According to Sir Geoffrey, the Register of Interests Act (ROIA) adopted a fundamentally flawed design to achieve its purpose, rendering the register – even if it were maintained perfectly and kept fully up to date – practically useless.
He argued that a register that was not a useful tool for democratic purposes, was not likely to be regarded as being a high priority; something he described as a matter of ‘human nature’.
Sir Geoffrey further said statutory obligations are ignored all over the world every day – from speed limits on the road to the submission of tax returns – even though this doesn’t excuse the behaviour.
Sir Geoffrey further pointed out that no member had even ever asked to see the register even though it could only be accessed through one of three methods — payment by an HOA member, a court order, or a criminal investigation.
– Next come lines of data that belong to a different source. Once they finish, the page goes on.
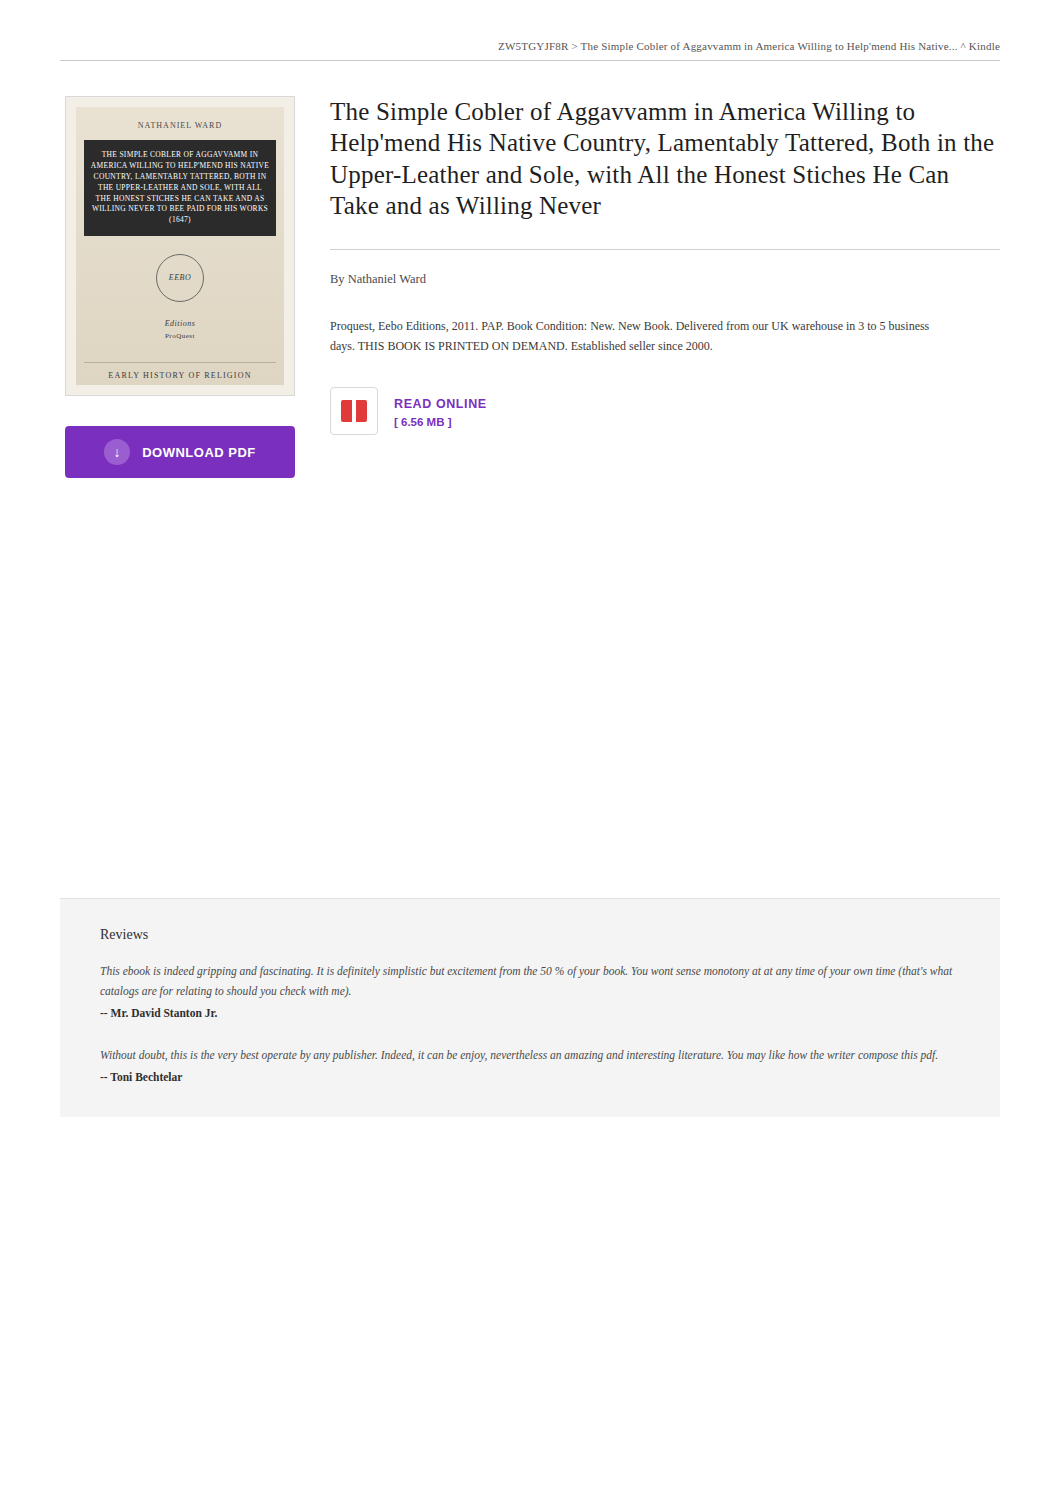ZW5TGYJF8R > The Simple Cobler of Aggavvamm in America Willing to Help'mend His Native... ^ Kindle
Nathaniel Ward
The Simple Cobler of Aggavvamm in America Willing to Help'mend His Native Country, Lamentably Tattered, Both in the Upper-Leather and Sole, with All the Honest Stiches He Can Take and as Willing Never to Bee Paid for His Works (1647)
EEBO
Editions
ProQuest
Early History of Religion
DOWNLOAD PDF
The Simple Cobler of Aggavvamm in America Willing to Help'mend His Native Country, Lamentably Tattered, Both in the Upper-Leather and Sole, with All the Honest Stiches He Can Take and as Willing Never
By Nathaniel Ward
Proquest, Eebo Editions, 2011. PAP. Book Condition: New. New Book. Delivered from our UK warehouse in 3 to 5 business days. THIS BOOK IS PRINTED ON DEMAND. Established seller since 2000.
READ ONLINE
[ 6.56 MB ]
Reviews
This ebook is indeed gripping and fascinating. It is definitely simplistic but excitement from the 50 % of your book. You wont sense monotony at at any time of your own time (that's what catalogs are for relating to should you check with me).
-- Mr. David Stanton Jr.
Without doubt, this is the very best operate by any publisher. Indeed, it can be enjoy, nevertheless an amazing and interesting literature. You may like how the writer compose this pdf.
-- Toni Bechtelar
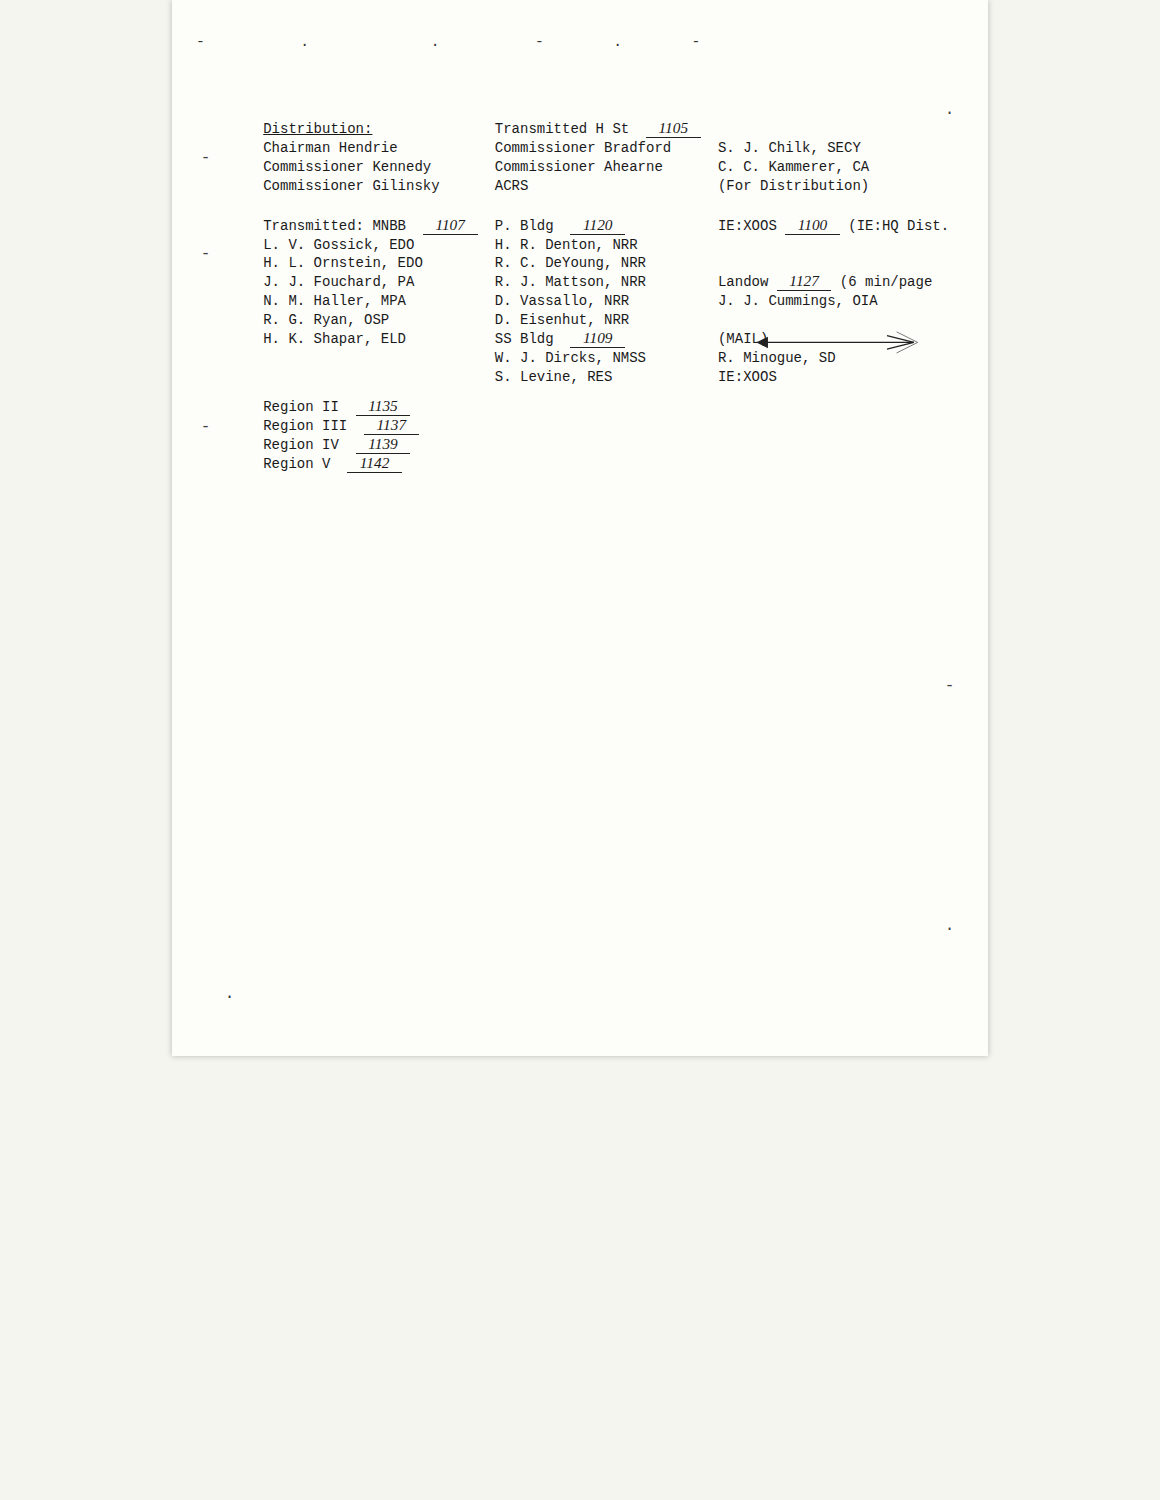- . . - . -
-
-
-
.
-
.
.
| Distribution: | Transmitted H St 1105 | |
| Chairman Hendrie | Commissioner Bradford | S. J. Chilk, SECY |
| Commissioner Kennedy | Commissioner Ahearne | C. C. Kammerer, CA |
| Commissioner Gilinsky | ACRS | (For Distribution) |
| Transmitted: MNBB 1107 | P. Bldg 1120 | IE:XOOS 1100 (IE:HQ Dist. |
| L. V. Gossick, EDO | H. R. Denton, NRR | |
| H. L. Ornstein, EDO | R. C. DeYoung, NRR | |
| J. J. Fouchard, PA | R. J. Mattson, NRR | Landow 1127 (6 min/page |
| N. M. Haller, MPA | D. Vassallo, NRR | J. J. Cummings, OIA |
| R. G. Ryan, OSP | D. Eisenhut, NRR | |
| H. K. Shapar, ELD | SS Bldg 1109 | (MAIL) |
| | W. J. Dircks, NMSS | R. Minogue, SD |
| | S. Levine, RES | IE:XOOS |
| Region II 1135 | | |
| Region III 1137 | | |
| Region IV 1139 | | |
| Region V 1142 | | |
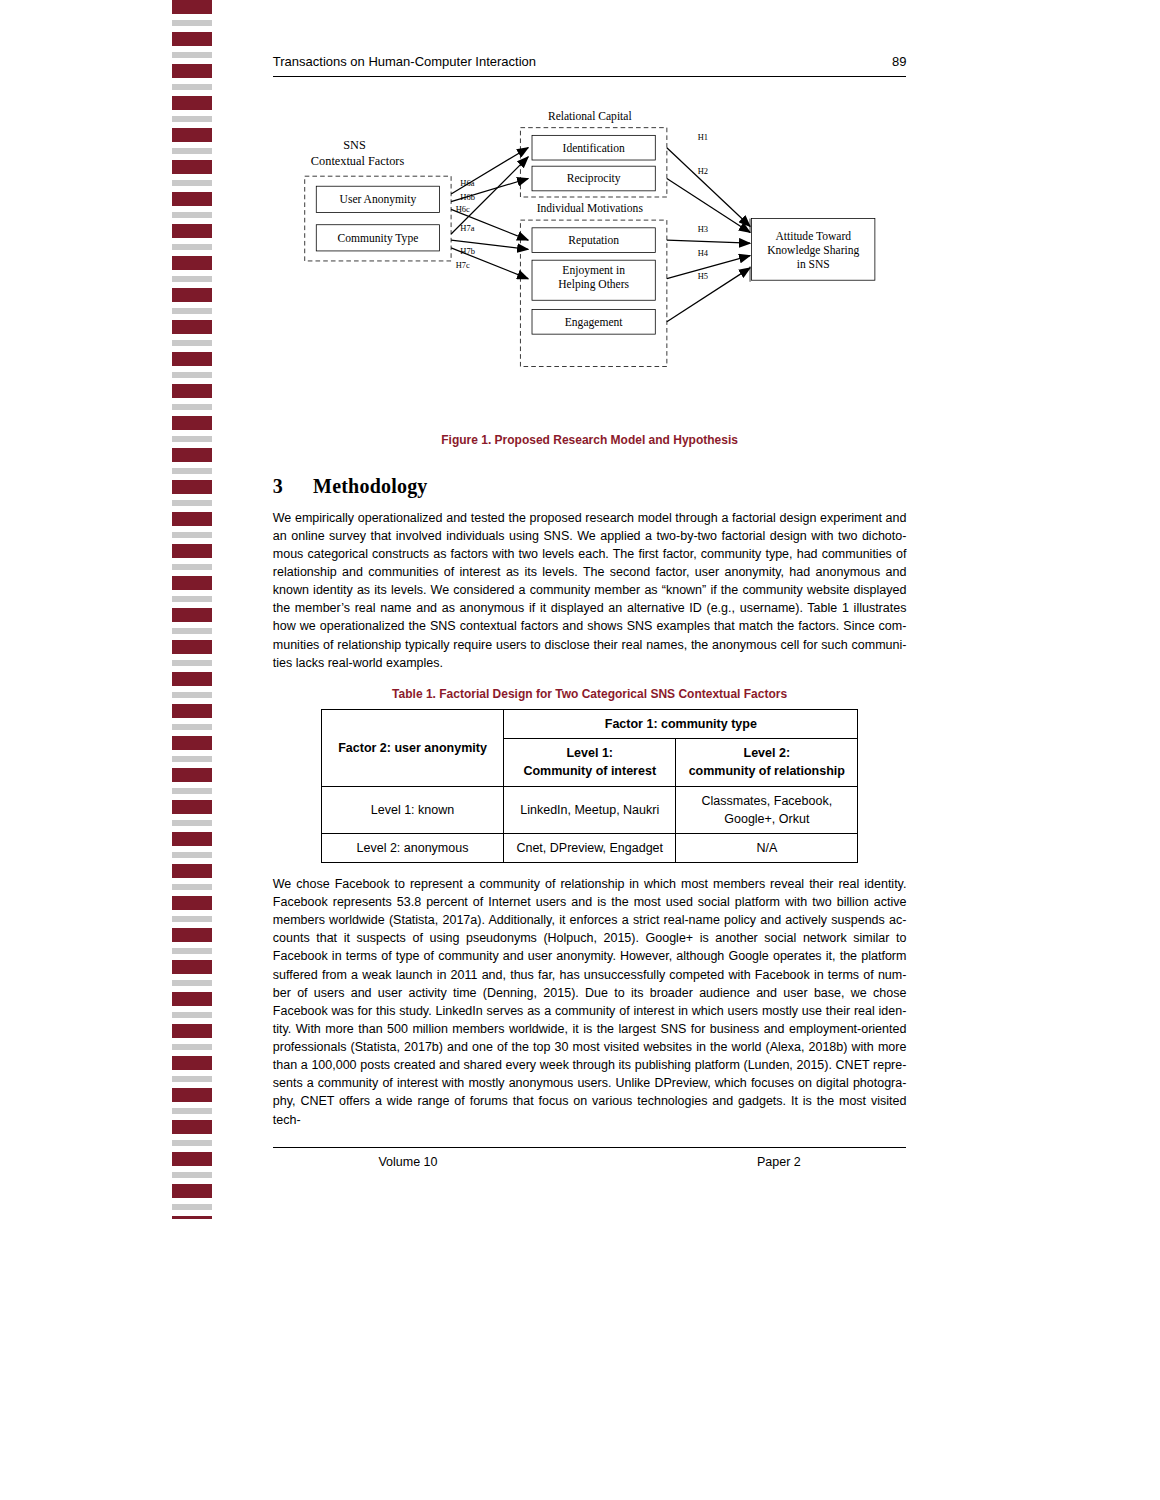Transactions on Human-Computer Interaction 89
SNS Contextual Factors User Anonymity Community Type Relational Capital Identification Reciprocity Individual Motivations Reputation Enjoyment in Helping Others Engagement Attitude Toward Knowledge Sharing in SNS H6a H6b H6c H7a H7b H7c H1 H2 H3 H4 H5
Figure 1. Proposed Research Model and Hypothesis
3 Methodology
We empirically operationalized and tested the proposed research model through a factorial design experiment and an online survey that involved individuals using SNS. We applied a two-by-two factorial design with two dichotomous categorical constructs as factors with two levels each. The first factor, community type, had communities of relationship and communities of interest as its levels. The second factor, user anonymity, had anonymous and known identity as its levels. We considered a community member as “known” if the community website displayed the member’s real name and as anonymous if it displayed an alternative ID (e.g., username). Table 1 illustrates how we operationalized the SNS contextual factors and shows SNS examples that match the factors. Since communities of relationship typically require users to disclose their real names, the anonymous cell for such communities lacks real-world examples.
Table 1. Factorial Design for Two Categorical SNS Contextual Factors
| Factor 2: user anonymity | Factor 1: community type |
| --- | --- |
| Level 1: Community of interest | Level 2: community of relationship |
| Level 1: known | LinkedIn, Meetup, Naukri | Classmates, Facebook, Google+, Orkut |
| Level 2: anonymous | Cnet, DPreview, Engadget | N/A |
We chose Facebook to represent a community of relationship in which most members reveal their real identity. Facebook represents 53.8 percent of Internet users and is the most used social platform with two billion active members worldwide (Statista, 2017a). Additionally, it enforces a strict real-name policy and actively suspends accounts that it suspects of using pseudonyms (Holpuch, 2015). Google+ is another social network similar to Facebook in terms of type of community and user anonymity. However, although Google operates it, the platform suffered from a weak launch in 2011 and, thus far, has unsuccessfully competed with Facebook in terms of number of users and user activity time (Denning, 2015). Due to its broader audience and user base, we chose Facebook was for this study. LinkedIn serves as a community of interest in which users mostly use their real identity. With more than 500 million members worldwide, it is the largest SNS for business and employment-oriented professionals (Statista, 2017b) and one of the top 30 most visited websites in the world (Alexa, 2018b) with more than a 100,000 posts created and shared every week through its publishing platform (Lunden, 2015). CNET represents a community of interest with mostly anonymous users. Unlike DPreview, which focuses on digital photography, CNET offers a wide range of forums that focus on various technologies and gadgets. It is the most visited tech-
Volume 10 Paper 2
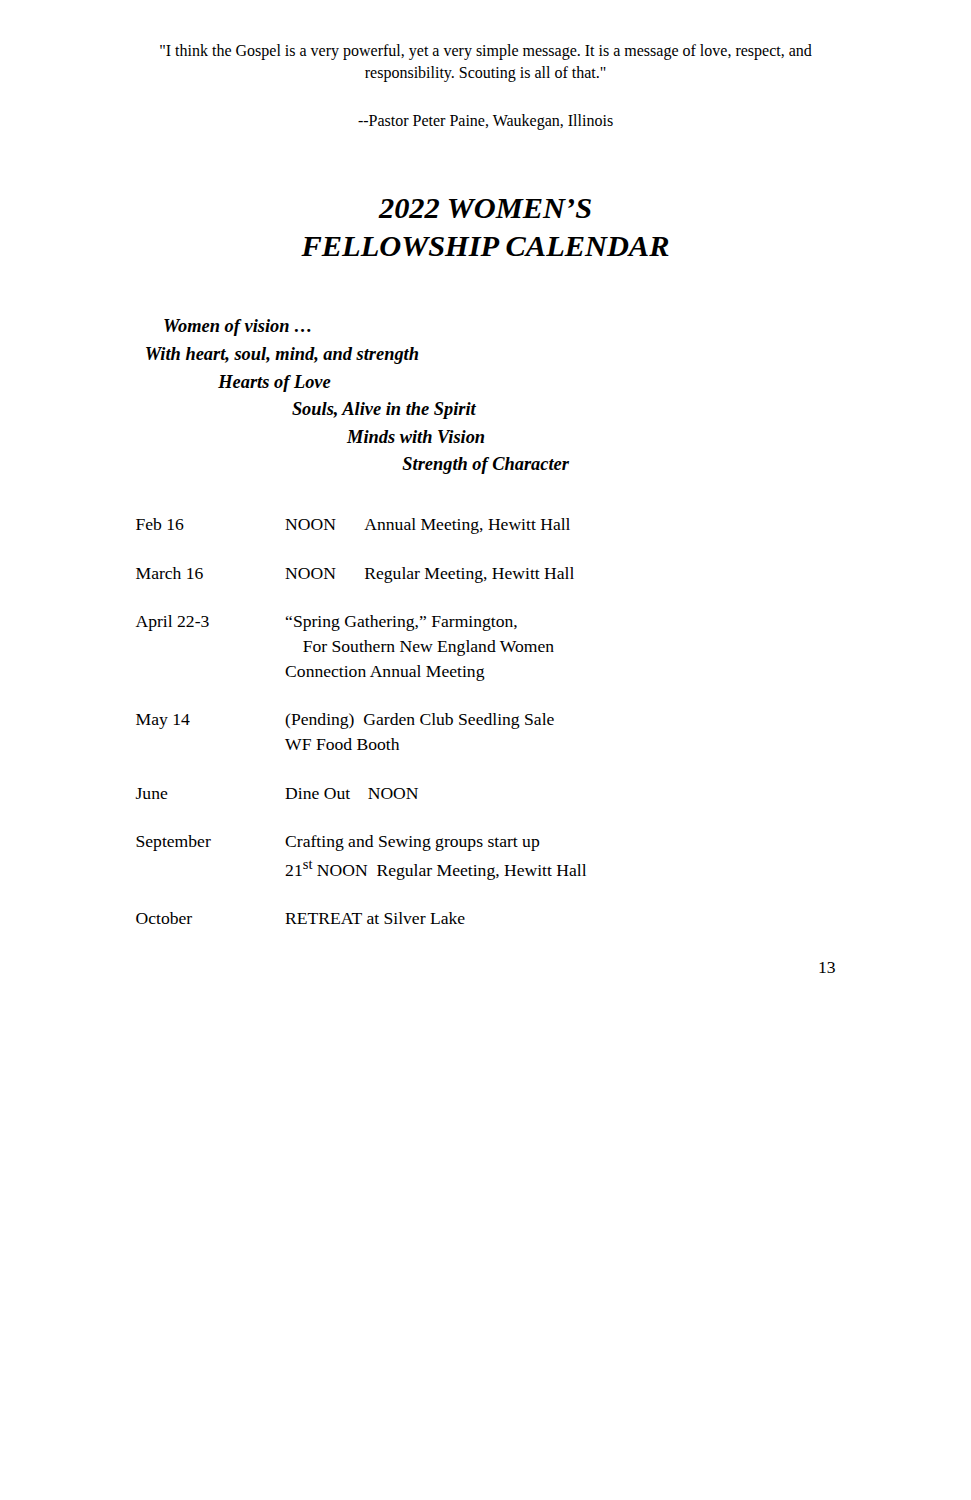"I think the Gospel is a very powerful, yet a very simple message. It is a message of love, respect, and responsibility. Scouting is all of that."
--Pastor Peter Paine, Waukegan, Illinois
2022 WOMEN’S
FELLOWSHIP CALENDAR
Women of vision … With heart, soul, mind, and strength Hearts of Love Souls, Alive in the Spirit Minds with Vision Strength of Character
Feb 16
NOONAnnual Meeting, Hewitt Hall
March 16
NOONRegular Meeting, Hewitt Hall
April 22-3
“Spring Gathering,” Farmington,
For Southern New England Women Connection Annual Meeting
May 14
(Pending) Garden Club Seedling Sale
WF Food Booth
June
Dine Out NOON
September
Crafting and Sewing groups start up
21st NOON Regular Meeting, Hewitt Hall
October
RETREAT at Silver Lake
13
The Act was amended this year to allow for a COI to be given access to the register.
Since a register can only work or justify its existence if it were an effective democratic tool, and given the fact that the register was not kept up to date, Sir Geoffrey described the Act’s design as being “stillborn”.
“Somebody needs to be able to look at it and say, ‘but that person hasn’t declared [their interests]’,” he argued. “It needs to be able to be referred to by at least the members in debate if necessary.”
Sir Geoffrey also argued that the UK endured a two-decade struggle to perfect its own Register of Interests Act established in 1975.
“For 20 years, that [UK] register was treated with disrespect and disdain in successive parliaments,” said Sir Geoffrey who further stated that the UK legislature didn’t regulate their register till 1995.
“Now if it took 20 years, for the United Kingdom parliament, for the mother of parliaments, to recognise and internalise the need for transparent registration of interests – not because those inside it were dishonourable – but because they found it hard to acclimatise themselves to the new need for transparency and for reassuring the public as to the central principle,” Sir Geoffrey argued.
He surmised that it was unsurprising that it had taken the BVI 13 years to come to terms thus far with its own struggles, even without any form of training, induction or resources invested into the necessary culture change.
The attorney repeatedly made it clear that his arguments are not intended be an excuse for the HOA’s delinquency over the years.